La mobilité des récepteurs AMPA est fortement diminuée par des augmentations de calcium intracellulaire [12]. Or, les phénomènes de plasticité synaptique à court et long termes en réponse à l’activité neuronale mettent souvent en jeu des variations de calcium intracellulaire [ 13]. De manière tout à fait intéressante, nous montrons maintenant que des influx de calcium, induits synaptiquement dans le neurone post-synaptique, réduit la mobilité des récepteurs et augmente la dépression de courants induits par application iontophorétique de glutamate. L’échange des récepteurs AMPA peut donc être réglé par l’activité synaptique. Nous établissons aussi que des bouffées d’activité neuronale immobilisent les récepteurs AMPA par l’intermédiaire d’augmentation de calcium, pouvant ainsi diminuer la capacité des neurones à transmettre l’activité neuronale à haute fréquence. Nos travaux suggèrent donc que les neurones peuvent utiliser la modulation de la vitesse d’échange des récepteurs pour contrôler leur fréquence de transmission.
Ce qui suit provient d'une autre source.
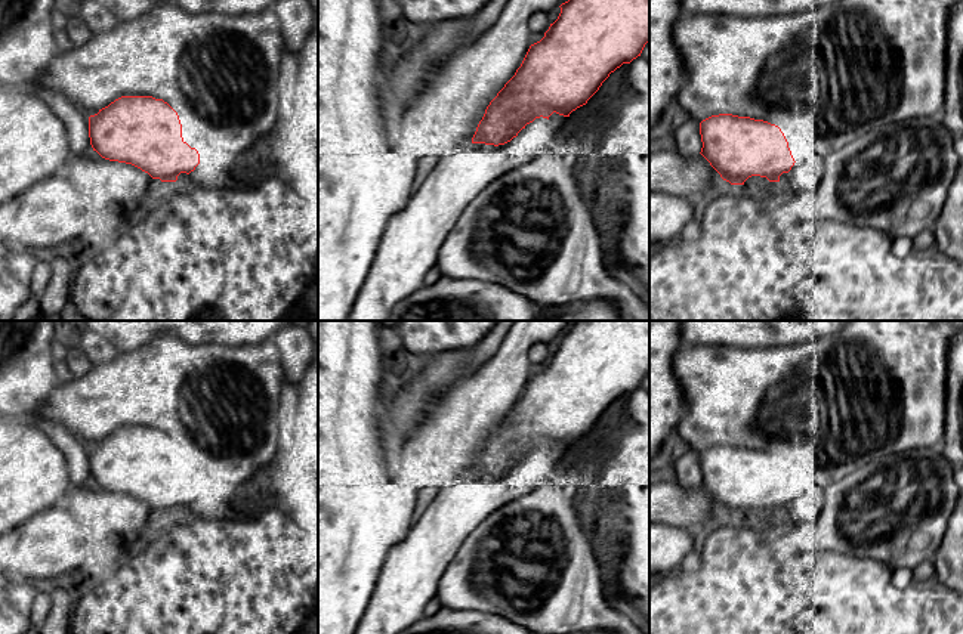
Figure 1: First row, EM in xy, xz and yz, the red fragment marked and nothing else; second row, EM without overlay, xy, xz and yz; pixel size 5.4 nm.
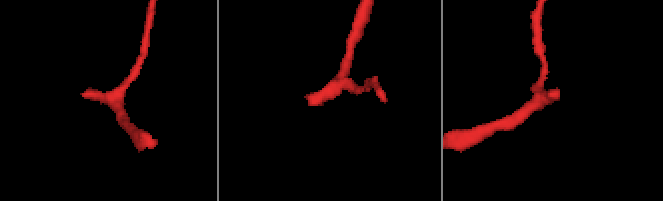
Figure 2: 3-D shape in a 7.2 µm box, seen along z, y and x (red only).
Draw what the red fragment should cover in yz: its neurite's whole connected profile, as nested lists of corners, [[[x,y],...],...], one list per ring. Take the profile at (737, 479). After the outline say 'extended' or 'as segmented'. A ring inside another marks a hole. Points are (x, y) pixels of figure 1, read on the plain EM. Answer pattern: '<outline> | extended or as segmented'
[[[732,445],[712,446],[700,454],[700,466],[700,485],[731,516],[744,516],[751,507],[780,513],[780,507],[788,504],[796,494],[781,460],[763,451]]] | as segmented

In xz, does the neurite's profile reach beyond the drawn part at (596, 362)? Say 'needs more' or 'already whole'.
needs more

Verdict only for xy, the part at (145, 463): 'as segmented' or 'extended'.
extended

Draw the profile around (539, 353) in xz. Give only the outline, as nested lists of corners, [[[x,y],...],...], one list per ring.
[[[535,343],[528,353],[528,361],[533,367],[544,365],[550,358],[546,343]]]

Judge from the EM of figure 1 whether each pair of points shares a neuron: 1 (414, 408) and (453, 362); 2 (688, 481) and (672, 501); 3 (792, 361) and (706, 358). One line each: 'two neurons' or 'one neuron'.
1: one neuron
2: two neurons
3: one neuron

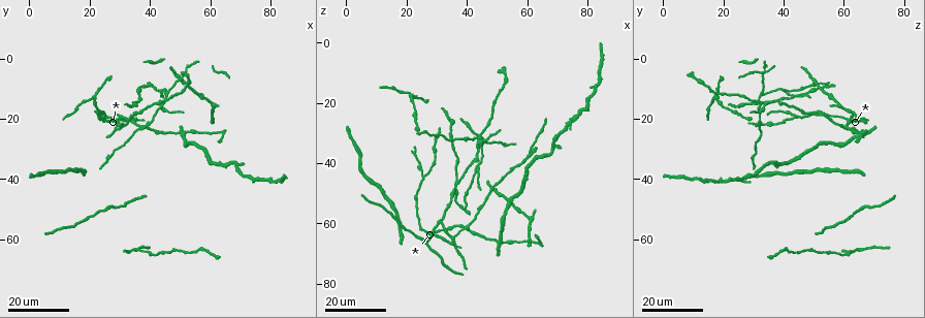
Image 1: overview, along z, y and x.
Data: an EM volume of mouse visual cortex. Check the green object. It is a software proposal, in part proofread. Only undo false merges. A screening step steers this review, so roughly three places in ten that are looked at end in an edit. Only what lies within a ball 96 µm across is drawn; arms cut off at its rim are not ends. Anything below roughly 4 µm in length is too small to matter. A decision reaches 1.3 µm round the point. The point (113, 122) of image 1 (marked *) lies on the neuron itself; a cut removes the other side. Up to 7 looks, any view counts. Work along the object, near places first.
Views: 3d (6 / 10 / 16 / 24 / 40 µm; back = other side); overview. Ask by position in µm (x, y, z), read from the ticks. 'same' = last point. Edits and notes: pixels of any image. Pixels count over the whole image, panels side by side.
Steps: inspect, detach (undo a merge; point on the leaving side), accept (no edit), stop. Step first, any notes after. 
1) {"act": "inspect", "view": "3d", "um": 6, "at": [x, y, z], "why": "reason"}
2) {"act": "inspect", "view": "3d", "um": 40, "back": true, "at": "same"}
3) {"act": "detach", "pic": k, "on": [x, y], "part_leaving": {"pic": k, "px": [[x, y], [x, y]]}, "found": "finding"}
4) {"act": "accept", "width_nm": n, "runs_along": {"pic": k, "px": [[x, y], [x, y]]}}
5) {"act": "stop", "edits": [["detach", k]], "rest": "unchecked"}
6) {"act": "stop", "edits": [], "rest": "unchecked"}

{"act": "inspect", "view": "3d", "um": 16, "at": [41, 20, 32], "why": "sudden change in width"}

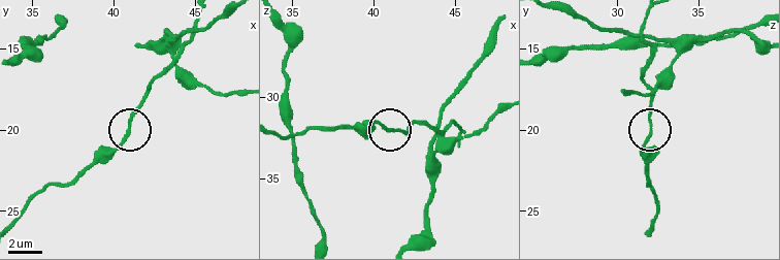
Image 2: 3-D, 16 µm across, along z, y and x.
{"act": "inspect", "view": "3d", "um": 6, "at": [40.7, 20.5, 31.8]}

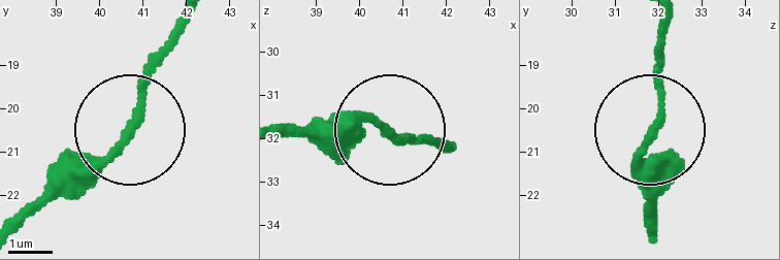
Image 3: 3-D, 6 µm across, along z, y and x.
{"act": "accept", "width_nm": 180, "runs_along": {"pic": 3, "px": [[658, 18], [647, 225]]}, "found": "all the same neuron"}

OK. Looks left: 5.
{"act": "inspect", "view": "3d", "um": 24, "at": [44, 15, 32], "why": "four-way junction"}

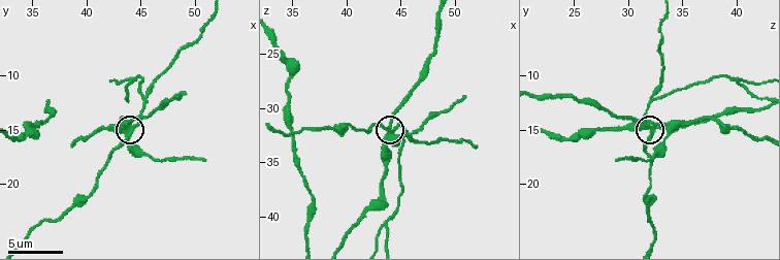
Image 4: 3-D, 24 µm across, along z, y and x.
{"act": "inspect", "view": "3d", "um": 6, "at": [44.2, 14.4, 31.8]}

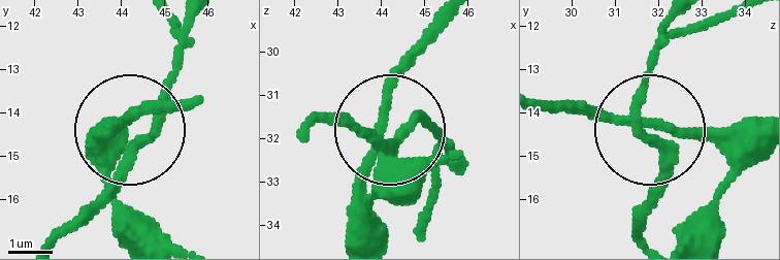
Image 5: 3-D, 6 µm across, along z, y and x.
{"act": "inspect", "view": "3d", "um": 6, "back": true, "at": [44.30, 14.60, 31.85]}

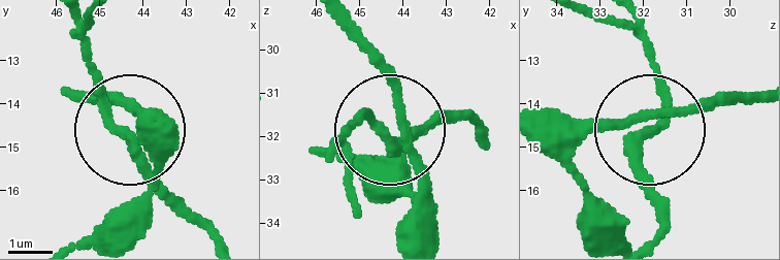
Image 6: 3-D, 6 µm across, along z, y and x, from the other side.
{"act": "accept", "arms": 4, "found": "all the same neuron"}

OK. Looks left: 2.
{"act": "inspect", "view": "3d", "um": 10, "at": [43.6, 11.2, 40.8], "why": "thin arm on a thick one"}

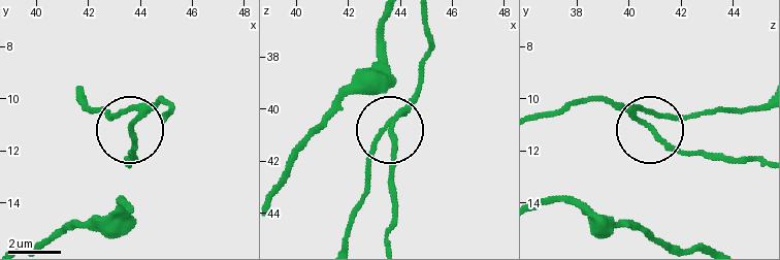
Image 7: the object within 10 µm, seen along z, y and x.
{"act": "accept", "width_nm": 160, "runs_along": {"pic": 7, "px": [[427, 21], [419, 94], [390, 127], [394, 204]]}, "found": "continuous, no second neuron"}

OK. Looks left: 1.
{"act": "stop", "edits": [], "rest": "unchecked"}

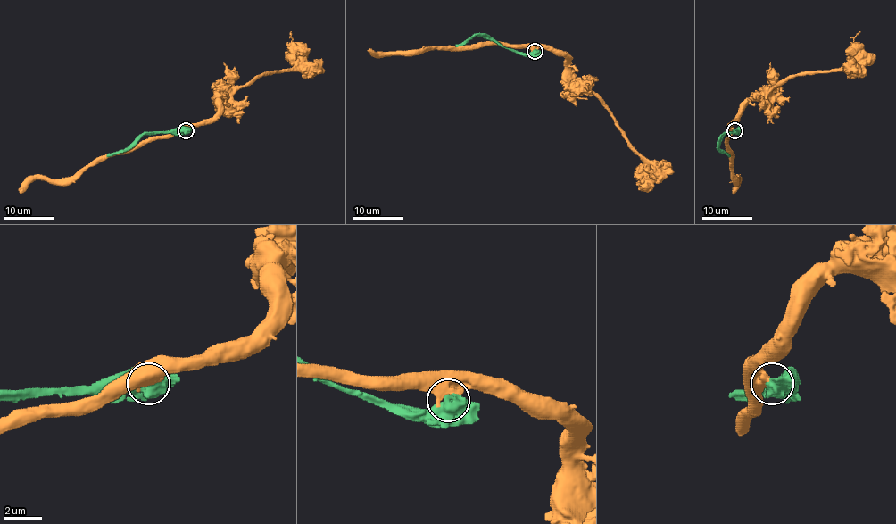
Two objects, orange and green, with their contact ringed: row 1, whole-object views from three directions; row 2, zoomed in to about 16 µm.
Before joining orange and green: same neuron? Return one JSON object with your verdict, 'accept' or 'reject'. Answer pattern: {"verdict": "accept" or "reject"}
{"verdict": "reject"}

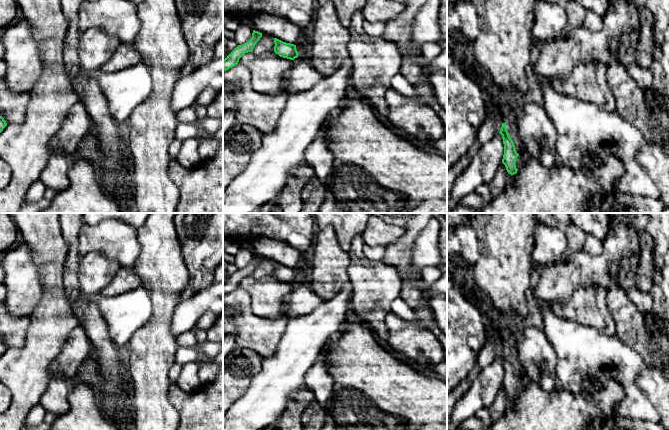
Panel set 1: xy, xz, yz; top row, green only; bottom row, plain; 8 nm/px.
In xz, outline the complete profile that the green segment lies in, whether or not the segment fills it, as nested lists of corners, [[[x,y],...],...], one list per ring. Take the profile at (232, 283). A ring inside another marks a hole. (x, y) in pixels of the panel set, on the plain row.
[[[253,254],[252,262],[242,269],[238,269],[224,284],[223,284],[223,295],[226,295],[239,286],[239,283],[248,276],[252,276],[256,267],[262,261],[262,257]]]

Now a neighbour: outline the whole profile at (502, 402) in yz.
[[[501,387],[499,392],[497,393],[494,403],[490,407],[491,422],[493,423],[494,421],[501,418],[504,413],[513,406],[514,401],[515,398],[509,398],[506,394],[505,389]]]

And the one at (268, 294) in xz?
[[[273,275],[262,279],[245,277],[238,287],[251,296],[251,312],[254,315],[275,320],[286,308],[285,296],[292,290],[292,285]]]

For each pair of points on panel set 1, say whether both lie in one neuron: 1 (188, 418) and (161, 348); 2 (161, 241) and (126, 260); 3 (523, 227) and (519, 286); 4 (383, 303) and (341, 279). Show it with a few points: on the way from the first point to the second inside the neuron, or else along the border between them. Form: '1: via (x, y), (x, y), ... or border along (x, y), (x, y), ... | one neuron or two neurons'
1: border along (171, 382), (169, 401), (173, 405) | two neurons
2: border along (138, 230), (137, 237), (140, 252), (132, 267) | two neurons
3: via (519, 242), (519, 271) | one neuron
4: border along (351, 262), (347, 270), (348, 284) | two neurons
Conséquences fonctionnelles

Les conséquences de ce travail sont multiples. Dans les conditions normales de fonctionnement du cerveau, on peut formuler l’hypothèse que l’immobilisation des récepteurs calcium-dépendante en réponse à une bouffée de stimulation représente un mécanisme de sécurité permettant d’éviter que la bouffée suivante ne surexcite le neurone post-synaptique. La capacité d’une synapse à transmettre fidèlement l’information entre deux neurones est, bien entendu, cruciale pour le bon fonctionnement du cerveau. On peut donc imaginer que certains dysfonctionnements de la transmission entre neurones sont dus à un défaut de stabilisation des récepteurs. Ce travail permet aussi d’imaginer de nouvelles cibles thérapeutiques agissant sur la stabilisation des récepteurs et susceptibles d’agir finement et efficacement sur le codage en fréquence de l’activité neuronale

Enfin, d’autres études seront nécessaires pour déterminer la contribution de la diffusion rapide des récepteurs AMPA dans la dépression à court terme sur les différentes synapses du cerveau. Cependant, ces travaux changent d’ores et déjà notre concept de la densité post-synaptique, depuis l’image d’une densité synaptique remplie de récepteurs immobilisés sur des échelles de temps de la minute, jusqu’à une structure extrêmement dynamique ayant la possibilité de se « rafraîchir » rapidement à partir de l’océan de récepteurs extra-synaptiques environnants.